In the entries that follow, the line with "Help shorten wait times. Finished it?" opens the range and the line with "the request was" closes it; repeat that range exactly, both lines included.

· · · ·

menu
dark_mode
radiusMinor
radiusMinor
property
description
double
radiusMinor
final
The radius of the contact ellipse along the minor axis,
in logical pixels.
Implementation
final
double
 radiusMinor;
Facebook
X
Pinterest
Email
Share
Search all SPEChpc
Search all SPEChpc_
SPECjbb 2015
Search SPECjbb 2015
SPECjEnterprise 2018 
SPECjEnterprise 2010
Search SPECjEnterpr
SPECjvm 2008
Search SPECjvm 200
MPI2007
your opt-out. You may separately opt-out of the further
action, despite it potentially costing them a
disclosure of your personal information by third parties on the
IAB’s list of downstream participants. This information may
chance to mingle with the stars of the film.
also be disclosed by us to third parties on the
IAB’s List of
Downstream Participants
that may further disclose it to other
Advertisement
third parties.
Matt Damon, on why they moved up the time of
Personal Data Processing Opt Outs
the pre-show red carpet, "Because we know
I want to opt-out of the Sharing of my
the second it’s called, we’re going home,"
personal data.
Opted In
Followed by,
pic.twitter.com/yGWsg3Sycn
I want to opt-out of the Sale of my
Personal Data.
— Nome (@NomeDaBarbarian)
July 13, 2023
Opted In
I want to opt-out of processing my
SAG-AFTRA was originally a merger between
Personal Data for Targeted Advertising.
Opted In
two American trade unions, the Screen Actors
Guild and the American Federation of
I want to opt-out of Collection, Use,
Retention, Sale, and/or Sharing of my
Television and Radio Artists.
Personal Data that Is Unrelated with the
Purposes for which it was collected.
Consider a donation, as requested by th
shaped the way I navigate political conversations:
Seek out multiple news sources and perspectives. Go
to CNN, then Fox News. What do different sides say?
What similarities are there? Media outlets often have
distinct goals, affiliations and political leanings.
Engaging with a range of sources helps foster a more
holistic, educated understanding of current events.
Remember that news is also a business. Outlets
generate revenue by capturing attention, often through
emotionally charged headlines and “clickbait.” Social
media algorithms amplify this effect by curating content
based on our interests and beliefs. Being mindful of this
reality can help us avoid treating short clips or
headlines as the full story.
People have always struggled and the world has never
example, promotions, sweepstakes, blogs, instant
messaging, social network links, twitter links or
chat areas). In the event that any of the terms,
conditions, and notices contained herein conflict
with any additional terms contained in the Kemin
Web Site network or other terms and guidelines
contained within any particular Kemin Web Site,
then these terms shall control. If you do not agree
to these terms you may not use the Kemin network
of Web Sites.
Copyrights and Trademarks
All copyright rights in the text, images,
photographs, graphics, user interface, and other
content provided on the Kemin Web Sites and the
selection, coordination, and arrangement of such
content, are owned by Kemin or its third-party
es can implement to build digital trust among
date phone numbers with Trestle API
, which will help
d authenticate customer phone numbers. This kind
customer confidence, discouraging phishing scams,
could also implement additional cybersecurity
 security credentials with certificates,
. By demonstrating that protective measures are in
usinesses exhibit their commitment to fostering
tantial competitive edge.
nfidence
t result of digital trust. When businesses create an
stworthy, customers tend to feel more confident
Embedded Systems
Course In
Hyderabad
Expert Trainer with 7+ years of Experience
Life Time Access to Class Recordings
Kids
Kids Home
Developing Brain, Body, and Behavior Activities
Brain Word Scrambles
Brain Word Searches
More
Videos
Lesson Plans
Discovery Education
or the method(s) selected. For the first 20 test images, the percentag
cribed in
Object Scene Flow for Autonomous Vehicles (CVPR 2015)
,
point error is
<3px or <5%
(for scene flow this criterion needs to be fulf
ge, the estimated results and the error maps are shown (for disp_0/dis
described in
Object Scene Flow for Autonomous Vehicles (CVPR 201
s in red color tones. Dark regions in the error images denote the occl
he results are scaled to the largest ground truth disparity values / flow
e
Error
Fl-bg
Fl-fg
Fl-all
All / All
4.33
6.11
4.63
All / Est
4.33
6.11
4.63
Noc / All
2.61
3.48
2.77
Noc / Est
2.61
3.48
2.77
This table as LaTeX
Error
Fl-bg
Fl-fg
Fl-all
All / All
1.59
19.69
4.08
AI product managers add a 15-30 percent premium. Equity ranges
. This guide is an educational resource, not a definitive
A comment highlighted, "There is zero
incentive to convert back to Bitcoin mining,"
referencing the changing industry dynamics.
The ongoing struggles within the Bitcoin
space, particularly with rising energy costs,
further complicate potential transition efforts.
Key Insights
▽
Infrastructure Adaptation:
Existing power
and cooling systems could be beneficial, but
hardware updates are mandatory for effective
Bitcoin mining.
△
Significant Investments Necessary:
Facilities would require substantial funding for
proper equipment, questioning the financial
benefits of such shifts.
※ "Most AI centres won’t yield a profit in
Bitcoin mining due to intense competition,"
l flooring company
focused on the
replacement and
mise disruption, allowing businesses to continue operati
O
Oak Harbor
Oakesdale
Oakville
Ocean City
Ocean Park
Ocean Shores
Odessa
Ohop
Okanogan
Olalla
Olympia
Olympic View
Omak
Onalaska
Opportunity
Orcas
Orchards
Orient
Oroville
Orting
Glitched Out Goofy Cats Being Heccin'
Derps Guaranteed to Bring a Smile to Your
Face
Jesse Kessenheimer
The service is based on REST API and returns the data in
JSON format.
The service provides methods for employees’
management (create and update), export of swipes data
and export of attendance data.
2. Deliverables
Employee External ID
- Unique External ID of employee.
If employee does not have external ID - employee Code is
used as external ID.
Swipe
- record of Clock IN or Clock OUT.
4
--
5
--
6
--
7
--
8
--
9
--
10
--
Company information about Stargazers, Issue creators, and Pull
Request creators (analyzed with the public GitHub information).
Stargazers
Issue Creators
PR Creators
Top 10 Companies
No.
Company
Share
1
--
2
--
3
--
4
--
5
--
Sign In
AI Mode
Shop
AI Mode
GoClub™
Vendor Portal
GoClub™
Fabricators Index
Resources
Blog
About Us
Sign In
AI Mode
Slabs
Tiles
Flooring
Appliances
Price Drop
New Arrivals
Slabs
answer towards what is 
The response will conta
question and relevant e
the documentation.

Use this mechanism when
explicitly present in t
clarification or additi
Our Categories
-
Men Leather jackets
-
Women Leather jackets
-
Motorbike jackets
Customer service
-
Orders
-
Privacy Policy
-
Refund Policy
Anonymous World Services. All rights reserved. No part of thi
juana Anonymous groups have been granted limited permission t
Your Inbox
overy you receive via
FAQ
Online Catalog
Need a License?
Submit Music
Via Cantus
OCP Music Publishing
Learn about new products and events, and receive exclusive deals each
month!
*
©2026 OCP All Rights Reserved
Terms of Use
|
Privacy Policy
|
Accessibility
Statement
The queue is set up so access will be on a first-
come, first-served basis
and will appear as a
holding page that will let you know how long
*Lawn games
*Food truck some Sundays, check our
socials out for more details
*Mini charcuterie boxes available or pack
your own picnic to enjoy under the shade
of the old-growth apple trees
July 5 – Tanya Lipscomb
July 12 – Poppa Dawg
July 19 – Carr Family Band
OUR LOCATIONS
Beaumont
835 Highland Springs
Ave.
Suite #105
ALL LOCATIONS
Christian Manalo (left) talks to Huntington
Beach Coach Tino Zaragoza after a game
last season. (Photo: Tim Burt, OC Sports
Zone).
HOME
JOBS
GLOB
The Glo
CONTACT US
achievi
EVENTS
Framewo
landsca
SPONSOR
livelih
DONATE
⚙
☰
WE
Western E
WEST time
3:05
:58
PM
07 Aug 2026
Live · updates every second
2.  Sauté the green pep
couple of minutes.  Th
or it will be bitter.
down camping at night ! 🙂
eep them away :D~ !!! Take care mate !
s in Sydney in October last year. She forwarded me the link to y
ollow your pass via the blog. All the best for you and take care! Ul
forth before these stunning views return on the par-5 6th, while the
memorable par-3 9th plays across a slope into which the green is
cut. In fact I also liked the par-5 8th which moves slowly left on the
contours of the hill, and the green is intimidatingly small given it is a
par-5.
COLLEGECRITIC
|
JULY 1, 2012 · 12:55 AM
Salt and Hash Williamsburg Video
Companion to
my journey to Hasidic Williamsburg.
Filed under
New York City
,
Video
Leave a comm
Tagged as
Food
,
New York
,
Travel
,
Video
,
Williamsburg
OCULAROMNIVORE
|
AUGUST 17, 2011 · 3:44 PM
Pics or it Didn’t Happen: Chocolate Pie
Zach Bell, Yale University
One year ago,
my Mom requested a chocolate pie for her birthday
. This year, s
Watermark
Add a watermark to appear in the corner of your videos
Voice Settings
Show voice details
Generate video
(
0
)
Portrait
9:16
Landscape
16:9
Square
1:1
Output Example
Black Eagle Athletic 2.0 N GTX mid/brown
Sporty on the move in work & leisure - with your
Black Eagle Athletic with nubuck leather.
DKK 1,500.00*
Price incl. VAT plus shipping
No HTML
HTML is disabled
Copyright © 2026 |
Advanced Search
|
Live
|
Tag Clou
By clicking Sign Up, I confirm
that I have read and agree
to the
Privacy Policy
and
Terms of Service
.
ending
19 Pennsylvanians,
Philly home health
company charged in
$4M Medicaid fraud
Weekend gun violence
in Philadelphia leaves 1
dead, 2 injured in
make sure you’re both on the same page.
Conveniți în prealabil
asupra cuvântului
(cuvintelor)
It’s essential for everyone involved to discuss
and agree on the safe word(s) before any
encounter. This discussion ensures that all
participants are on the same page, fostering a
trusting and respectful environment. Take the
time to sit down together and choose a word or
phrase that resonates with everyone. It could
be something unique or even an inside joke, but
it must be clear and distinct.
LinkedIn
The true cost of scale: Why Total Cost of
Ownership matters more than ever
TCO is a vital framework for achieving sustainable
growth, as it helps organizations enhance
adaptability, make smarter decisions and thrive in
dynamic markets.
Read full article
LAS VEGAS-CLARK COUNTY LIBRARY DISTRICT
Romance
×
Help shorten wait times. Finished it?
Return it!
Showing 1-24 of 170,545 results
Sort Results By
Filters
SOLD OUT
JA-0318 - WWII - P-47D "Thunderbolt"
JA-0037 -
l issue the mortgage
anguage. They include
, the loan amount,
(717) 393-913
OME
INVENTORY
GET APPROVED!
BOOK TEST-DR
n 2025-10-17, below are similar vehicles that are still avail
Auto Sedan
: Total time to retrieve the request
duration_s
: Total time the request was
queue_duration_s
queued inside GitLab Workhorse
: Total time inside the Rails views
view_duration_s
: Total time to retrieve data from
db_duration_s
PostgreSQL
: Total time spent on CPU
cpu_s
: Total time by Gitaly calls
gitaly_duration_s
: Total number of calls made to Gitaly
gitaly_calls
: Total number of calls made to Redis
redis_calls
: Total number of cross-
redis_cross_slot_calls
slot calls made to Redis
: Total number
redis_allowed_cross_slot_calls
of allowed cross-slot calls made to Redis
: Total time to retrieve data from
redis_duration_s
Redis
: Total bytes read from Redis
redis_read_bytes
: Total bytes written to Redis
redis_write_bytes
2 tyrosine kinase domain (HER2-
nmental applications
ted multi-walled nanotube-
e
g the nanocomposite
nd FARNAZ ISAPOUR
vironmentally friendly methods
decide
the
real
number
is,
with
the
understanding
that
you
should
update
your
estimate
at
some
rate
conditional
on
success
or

· · · ·

**EXERCISE RESPONSE:**
Help shorten wait times. Finished it?
Return it!
Showing 1-24 of 170,545 results
Sort Results By
Filters
SOLD OUT
JA-0318 - WWII - P-47D "Thunderbolt"
JA-0037 -
l issue the mortgage
anguage. They include
, the loan amount,
(717) 393-913
OME
INVENTORY
GET APPROVED!
BOOK TEST-DR
n 2025-10-17, below are similar vehicles that are still avail
Auto Sedan
: Total time to retrieve the request
duration_s
: Total time the request was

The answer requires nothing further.